> TASK INSTRUCTIONS
Rewrite the lines of each item below, changing "Phase" to "Étape" wherever it occurs and leaving everything else as it is.

> TASK INPUT
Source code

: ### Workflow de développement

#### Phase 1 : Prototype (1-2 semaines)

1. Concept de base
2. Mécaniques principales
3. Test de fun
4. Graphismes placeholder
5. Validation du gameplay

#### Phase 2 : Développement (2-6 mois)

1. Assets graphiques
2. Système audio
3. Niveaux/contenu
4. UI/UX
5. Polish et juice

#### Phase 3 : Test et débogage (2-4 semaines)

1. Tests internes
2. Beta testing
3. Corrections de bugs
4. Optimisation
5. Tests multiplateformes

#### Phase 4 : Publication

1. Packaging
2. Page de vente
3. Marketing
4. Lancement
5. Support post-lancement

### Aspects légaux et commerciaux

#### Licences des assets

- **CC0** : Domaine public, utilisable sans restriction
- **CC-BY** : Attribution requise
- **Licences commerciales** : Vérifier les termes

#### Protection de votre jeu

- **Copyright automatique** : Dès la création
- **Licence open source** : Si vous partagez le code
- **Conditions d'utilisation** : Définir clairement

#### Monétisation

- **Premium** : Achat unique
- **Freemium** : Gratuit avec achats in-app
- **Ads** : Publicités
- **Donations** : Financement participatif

> COMPLETED EXERCISE
Source code

: ### Workflow de développement

#### Étape 1 : Prototype (1-2 semaines)

1. Concept de base
2. Mécaniques principales
3. Test de fun
4. Graphismes placeholder
5. Validation du gameplay

#### Étape 2 : Développement (2-6 mois)

1. Assets graphiques
2. Système audio
3. Niveaux/contenu
4. UI/UX
5. Polish et juice

#### Étape 3 : Test et débogage (2-4 semaines)

1. Tests internes
2. Beta testing
3. Corrections de bugs
4. Optimisation
5. Tests multiplateformes

#### Étape 4 : Publication

1. Packaging
2. Page de vente
3. Marketing
4. Lancement
5. Support post-lancement

### Aspects légaux et commerciaux

#### Licences des assets

- **CC0** : Domaine public, utilisable sans restriction
- **CC-BY** : Attribution requise
- **Licences commerciales** : Vérifier les termes

#### Protection de votre jeu

- **Copyright automatique** : Dès la création
- **Licence open source** : Si vous partagez le code
- **Conditions d'utilisation** : Définir clairement

#### Monétisation

- **Premium** : Achat unique
- **Freemium** : Gratuit avec achats in-app
- **Ads** : Publicités
- **Donations** : Financement participatif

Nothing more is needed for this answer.